Mgr Saenz Lacalle, de nationalité espagnole et membre de l`Opus Dei, a encore expliqué à la presse qu`il remplit le rôle de guide spirituel des forces armées depuis juillet 1996, mais en qualité d`administrateur apostolique, en attendant que le Vatican nomme un évêque aux armées.
Réactions vigoureuses
Les explications de l`archevêque n`ont bien entendu pas convaincu les fidèles qui, déjà, avaient marqué leur désaccord avec cette nomination. Dans une lettre, les chrétiens du diocèse de San Salvador réagissent vigoureusement. Leurs inquiétudes sont du reste partagées par les communautés chrétiennes du pays et par des religieuses, religieux et prêtres du diocèse de Chalatenango. Qui le font savoir par lettre également.

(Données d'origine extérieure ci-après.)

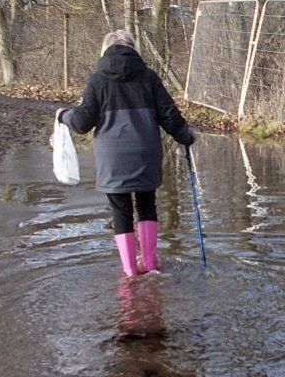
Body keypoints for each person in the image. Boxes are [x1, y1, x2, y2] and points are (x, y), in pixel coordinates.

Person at [56, 29, 195, 277]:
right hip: (145, 151)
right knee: (147, 205)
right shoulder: (148, 77)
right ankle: (150, 264)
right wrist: (184, 135)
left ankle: (130, 271)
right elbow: (168, 114)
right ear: (133, 48)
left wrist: (63, 115)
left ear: (105, 49)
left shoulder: (98, 80)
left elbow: (82, 123)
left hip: (112, 157)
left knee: (120, 211)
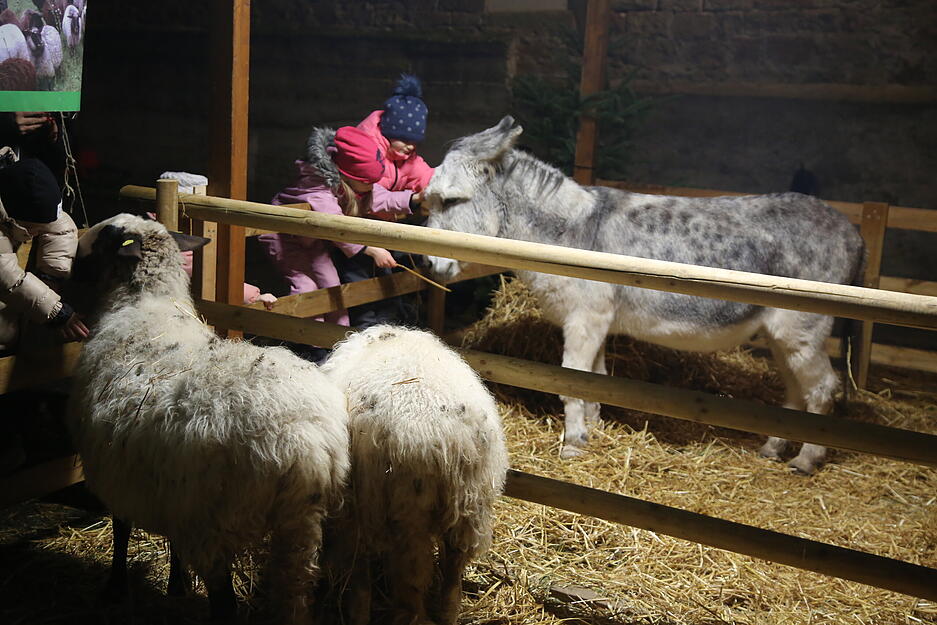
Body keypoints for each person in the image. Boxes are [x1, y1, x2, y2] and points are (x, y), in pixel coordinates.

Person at [258, 126, 419, 327]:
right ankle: (308, 338)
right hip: (284, 238)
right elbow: (335, 224)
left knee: (333, 286)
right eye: (369, 182)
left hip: (312, 240)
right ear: (349, 176)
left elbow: (377, 196)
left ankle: (337, 335)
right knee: (306, 286)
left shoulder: (354, 184)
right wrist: (370, 249)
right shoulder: (317, 189)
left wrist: (413, 199)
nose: (372, 186)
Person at [356, 74, 434, 193]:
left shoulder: (408, 158)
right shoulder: (368, 155)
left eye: (415, 141)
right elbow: (370, 195)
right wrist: (409, 200)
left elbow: (423, 175)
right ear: (388, 134)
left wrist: (437, 183)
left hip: (389, 203)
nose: (411, 146)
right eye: (405, 140)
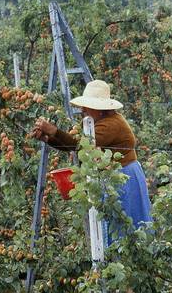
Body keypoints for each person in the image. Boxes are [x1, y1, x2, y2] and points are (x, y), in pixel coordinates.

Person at [31, 80, 153, 245]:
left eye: (87, 107)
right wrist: (48, 139)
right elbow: (75, 146)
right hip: (113, 177)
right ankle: (117, 256)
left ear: (100, 109)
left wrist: (53, 130)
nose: (83, 110)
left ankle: (131, 257)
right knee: (115, 222)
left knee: (128, 221)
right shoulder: (96, 122)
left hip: (125, 177)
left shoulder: (112, 124)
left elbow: (81, 144)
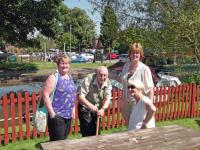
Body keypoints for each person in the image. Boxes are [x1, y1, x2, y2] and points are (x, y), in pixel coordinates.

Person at [43, 55, 77, 141]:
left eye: (67, 63)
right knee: (57, 143)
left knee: (64, 141)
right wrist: (52, 113)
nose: (65, 66)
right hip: (57, 116)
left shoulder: (70, 77)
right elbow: (45, 95)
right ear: (58, 65)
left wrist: (73, 110)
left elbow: (72, 94)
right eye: (62, 63)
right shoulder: (53, 77)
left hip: (68, 115)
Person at [121, 42, 154, 125]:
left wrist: (149, 105)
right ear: (130, 54)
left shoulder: (144, 69)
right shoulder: (126, 66)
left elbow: (150, 89)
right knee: (130, 127)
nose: (135, 55)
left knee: (138, 128)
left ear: (140, 55)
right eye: (133, 53)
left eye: (137, 53)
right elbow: (124, 84)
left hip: (138, 104)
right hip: (126, 103)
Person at [78, 66, 112, 137]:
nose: (102, 77)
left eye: (105, 75)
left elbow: (108, 99)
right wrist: (90, 106)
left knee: (97, 132)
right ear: (96, 74)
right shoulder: (88, 79)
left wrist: (103, 109)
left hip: (97, 108)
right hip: (85, 107)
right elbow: (80, 96)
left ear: (107, 75)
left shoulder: (108, 83)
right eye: (100, 75)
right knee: (88, 132)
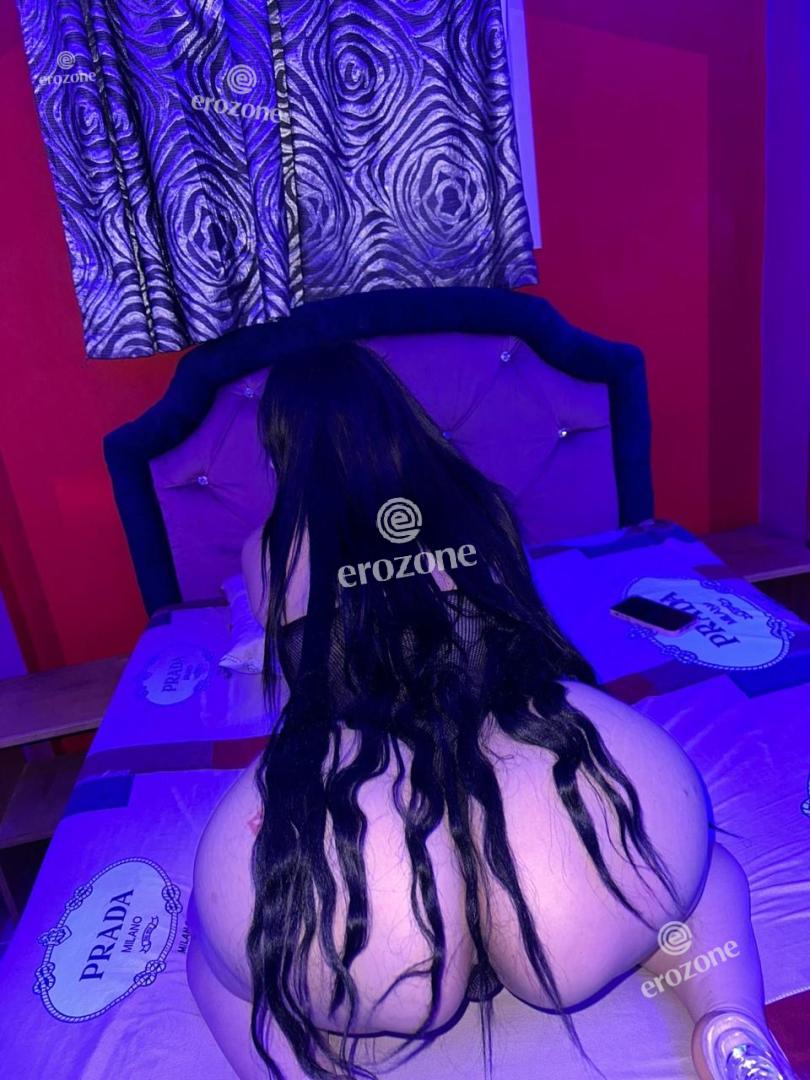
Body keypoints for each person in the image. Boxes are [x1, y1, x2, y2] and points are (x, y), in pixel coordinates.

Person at [187, 342, 795, 1080]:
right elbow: (530, 636)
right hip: (550, 852)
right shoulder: (476, 501)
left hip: (383, 897)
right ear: (398, 414)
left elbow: (296, 665)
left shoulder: (269, 551)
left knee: (212, 944)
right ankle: (731, 1024)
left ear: (281, 445)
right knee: (701, 870)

Dans la première lettre, les fidèles retracent la longue liste de griefs reprochés à l`archevêque. «En juin 1995, alors que Mgr Saenz venait d`être nommé archevêque de San Salvador, nous avons exposé notre inquiétude, car une telle nomination a déconcerté, frustré et créé un malaise au sein d`une bonne partie du peuple de Dieu, qui attendait un pasteur qui serait garant de la continuité de l`apport précieux de ses prédécesseurs. Au cours de ces 21 mois d`épiscopat, le comportement de Mgr Saenz a confirmé les craintes exprimées à ce moment». Selon les signataires, on prêche aujourd`hui un Evangile désincarné, comme si l`Eglise n`avait rien à voir avec la vie concrète, personnelle et sociale des hommes et des femmes. «Des changements importants se sont produits dans la curie épiscopale, qui rendent de fait impossible de continuer dans la direction donnée par les archevêques précédents». Et d`énumérer, au passage, la destitution du recteur et de l`équipe de formation du séminaire, en raison de leurs affinités avec l`esprit de Mgr Romero.
Et de déplorer que la visite du pape, en 1996, fut organisée à partir de, par et pour le gouvernement, la privant ainsi de sa portée pastorale.